Three Black Crows is a Japanese candlestick pattern indicating a bearish reversal. It occurs during an unfolding uptrend, forming a staircase of long black days. Each day opens slightly higher than the previous day’s close, but then the price reverses into a downtrend and starts to decline. This moment can be considered a trend reversal trading signal. Be careful as prices falling too sharply may prompt bulls to buy the asset at the bottom.
How to recognize this pattern?
1. It is formed by three consecutive long black candlesticks.
2. Each day closes at a new low.
3. Each consecutive candle in this pattern opens within the body of the previous candle.
4. Each day closes at or near its low.
Possible scenarios and pattern psychology
The market has either reached its top or has been at a high price level for some time.
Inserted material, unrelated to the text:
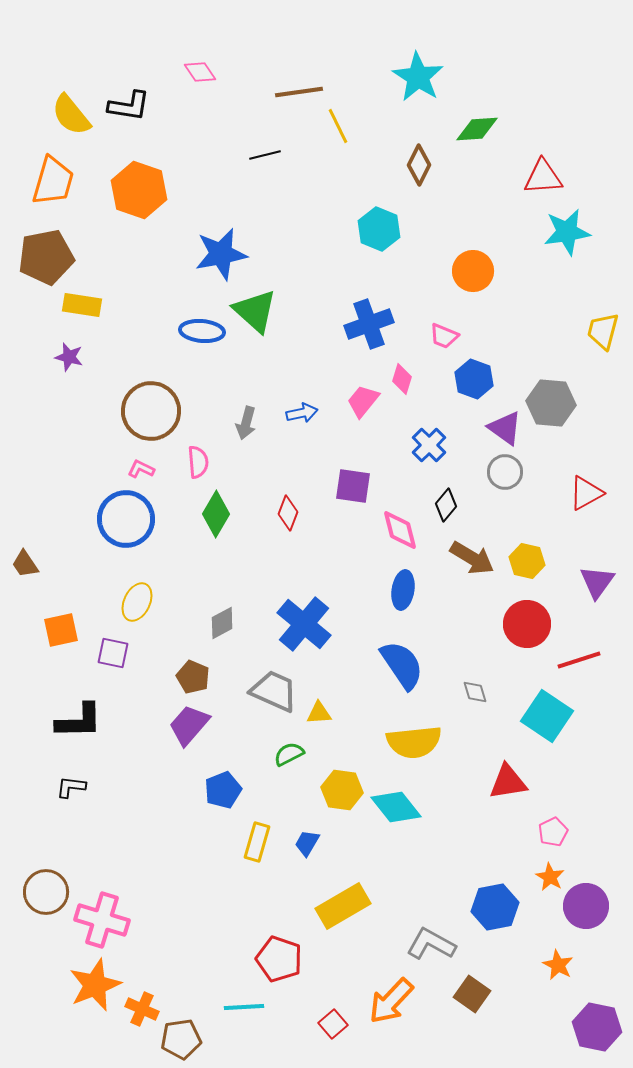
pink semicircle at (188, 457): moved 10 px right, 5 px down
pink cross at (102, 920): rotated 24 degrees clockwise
The price starts moving downward sharply when a long black day occurs on the chart. During the next two days, you will see a further decline in prices caused by massive selling and profit booking. This type of price dynamic does not favor the bulls.
Pattern flexibility
It would be best to see the body of the first candlestick in this pattern under the previous white day’s high. This scenario would add to the bearish nature of the pattern.
The Three Black Crows pattern transforms into a long black candlestick, fully in line with the model’s bearishness.
A more rigid related model is the Identical Three Crows pattern.